Estreno

«Comanchería»: «Trumplandia» es esto

«Comanchería»: «Trumplandia» es esto
«Comanchería»: «Trumplandia» es estolarazon

Infinidad de westerns han enfrentado a colonos, granjeros y pequeños comerciantes con la impunidad de los caciques que han querido expropiar sus tierras y negocios en beneficio propio.

Director: David Mackenzie. Guión: Taylor Sheridan. Intérpretes:Chris Pine, Jeff Bridges, Ben Foster, Dale Dickey. EE UU., 2016. Duración: 102 minutos. «Thriller».

Infinidad de westerns han enfrentado a colonos, granjeros y pequeños comerciantes con la impunidad de los caciques que han querido expropiar sus tierras y negocios en beneficio propio. Es la dimensión social de un género que, privilegiando la construcción del mito de la frontera, nos ha hecho olvidar que los efectos devastadores del capitalismo salvaje siempre han formado parte de su genética. Si «Comanchería» adapta los hábitos del western a la contemporaneidad, es lógico que reformule esa crítica social, y aún la haga más evidente, señalando culpables, que ahora son los bancos que embargan casas y empresas en la América empobrecida. La película no podría ser más oportuna: le bastan diez, quince minutos, para dibujar el paisaje vacío y tenebroso de una Texas repleta de grafittis-protesta, habitada por esa «white trash» dispuesta a sacar una escopeta a la mínima de cambio, preparándose para votar masivamente a Donald Trump. Buena parte de la eficacia de la película reside en el realismo de las localizaciones –bancos, «diners», parkings semiabandonados, pueblos de una sola calle y esa carretera cortada por vaqueros trashumantes que parecen haberse escapado de «Río Rojo»– y el acierto en la elección de secundarios y extras: el Texas profundo parece haberse congelado en el tiempo de los indignados republicanos.

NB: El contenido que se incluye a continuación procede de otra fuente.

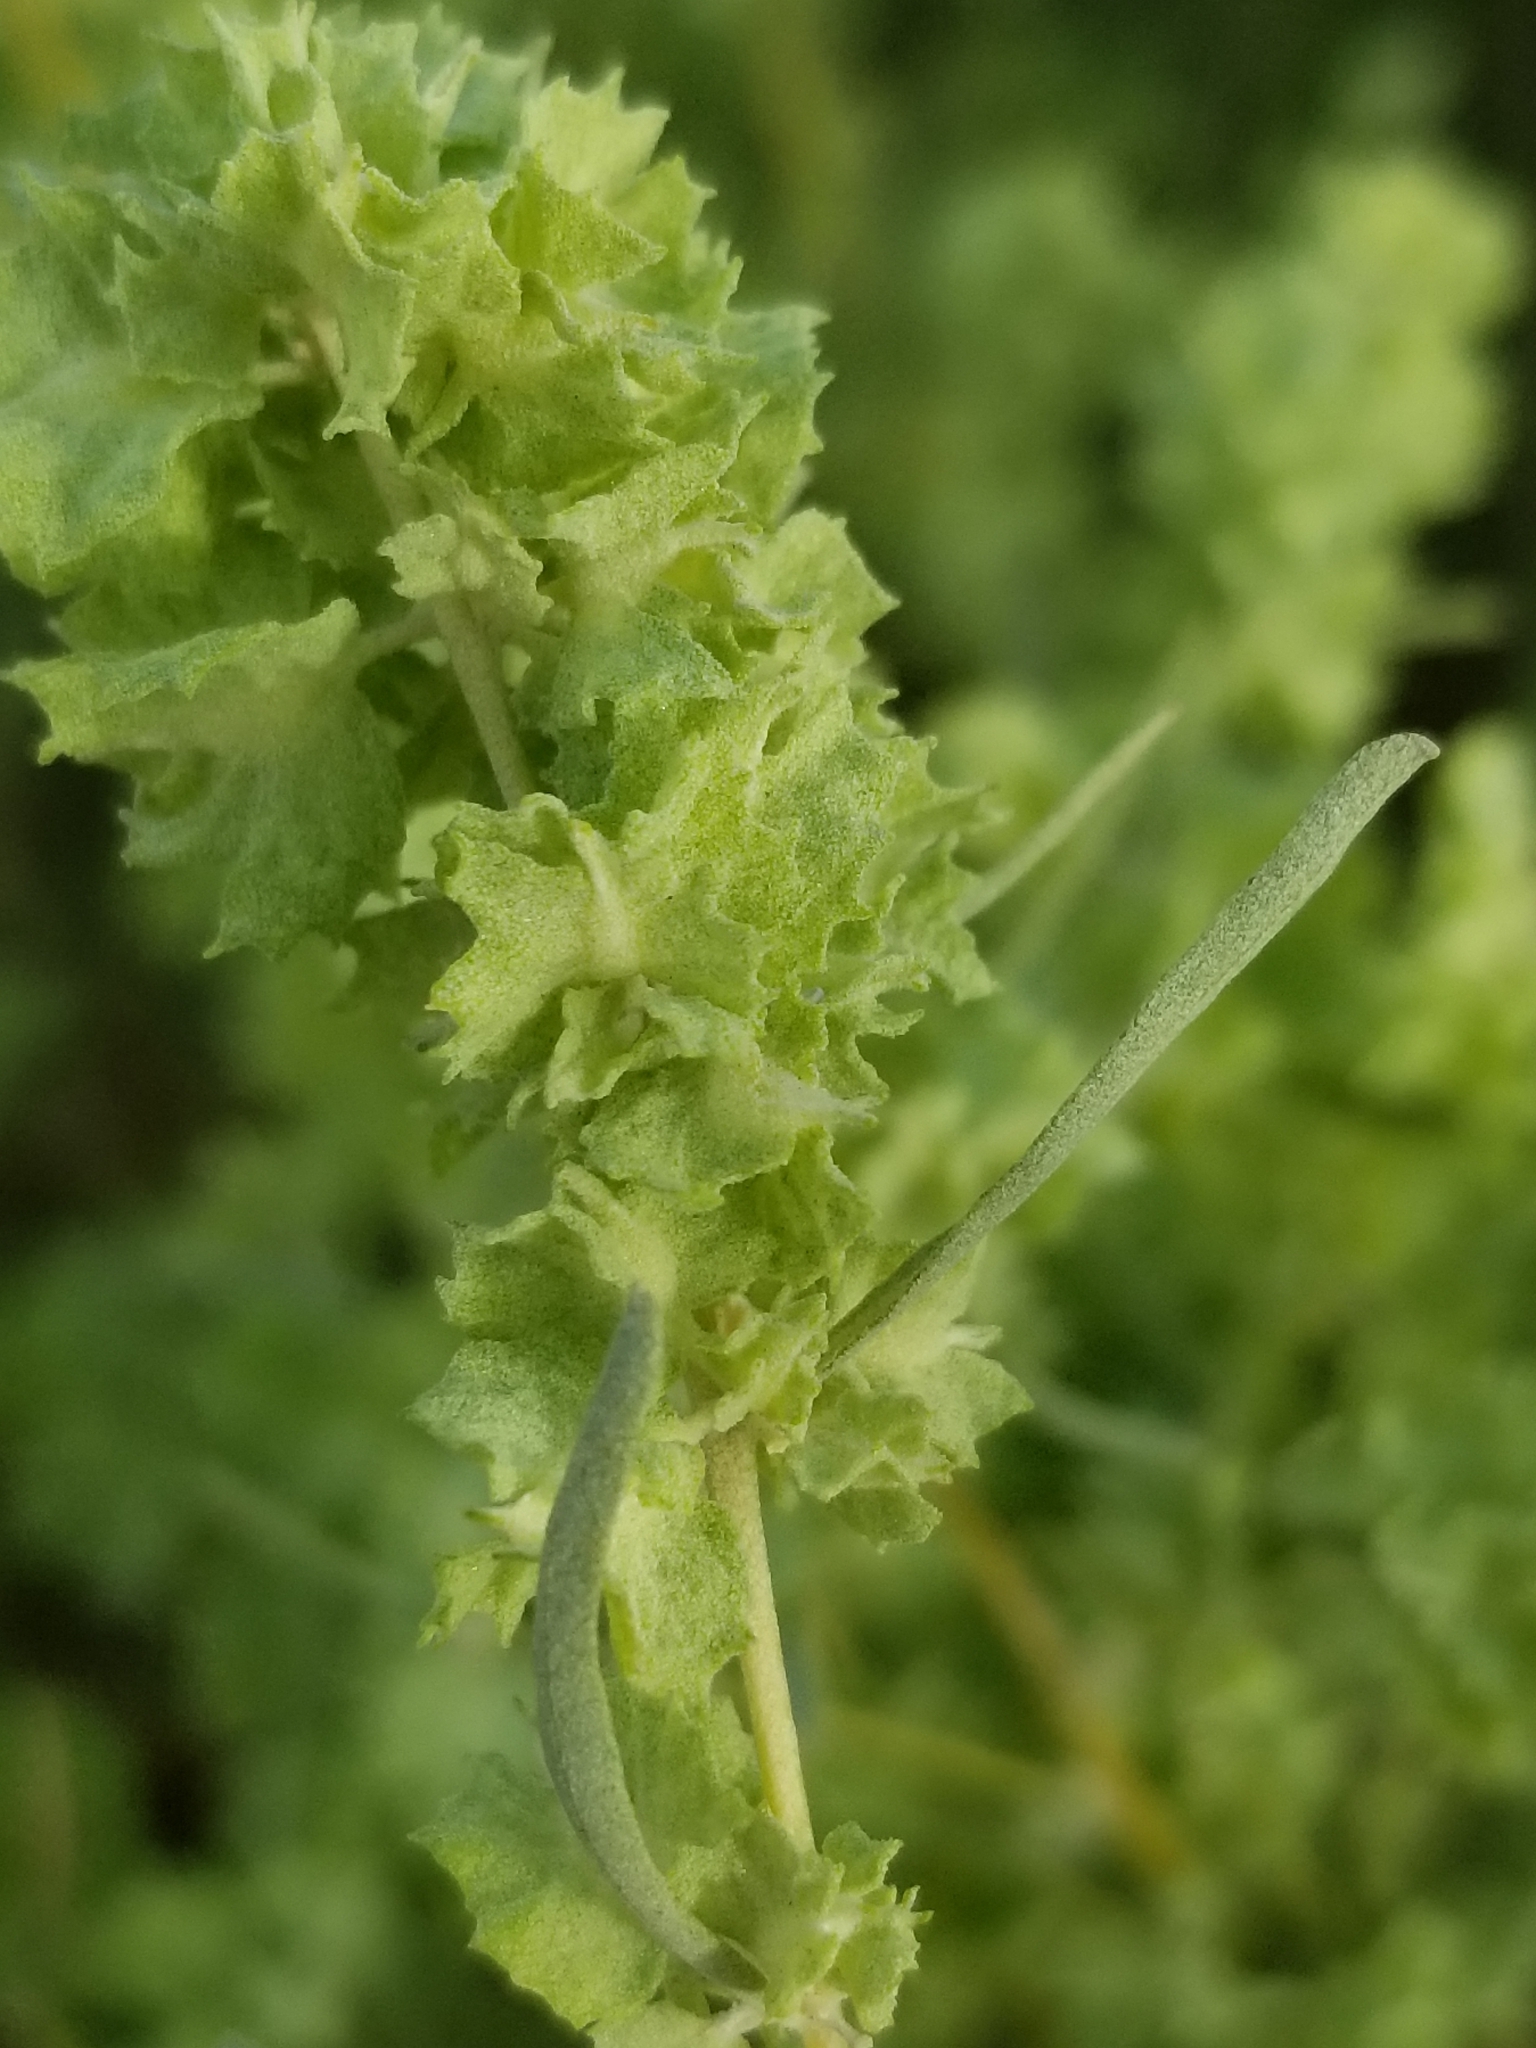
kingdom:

No sabemos si los dos hermanos (Chris Pine, el sensato, y Ben Forster, el que no tiene nada que perder) que deciden atracar bancos por una buena causa votan a Trump. La película humaniza sus delitos, no sólo explicando sus motivos sino subrayando la complicidad fraternal que los une sin caer en tópicos. La urgencia de sus actos, no exenta de una torpeza casi suicida, nos hace simpatizar con ellos. En el lado opuesto de la ley, otra pareja, esta vez de policías, funciona como su contraplano, no como su antónimo. Jeff Bridges está a punto, sólo a punto, de sobrecargar de manierismos crepusculares y acento sureño su interpretación como sheriff que, al borde de la jubilación, se enfrenta al caso como si le fuera la vida. En algunos momentos, su personaje parece conectar «Comanchería» con «No es país para viejos», aunque la dimensión metafísica de la película de los Coen –y de la novela de Cormac McCarthy en que se basaba– contrasta con la modestia del filme de Mackenzie, poco proclive a la abstracción. La relación de Bridges con su compañero de fatigas, un indio que responde a sus pullas racistas con una mezcla de ironía y cariño infinito, sirve para hermanar a perseguidos y perseguidores; y para que, en fin, la balanza de la empatía esté compensada en ambos bandos de la Ley, demostrando que, de un modo u otro, todos son víctimas del sistema.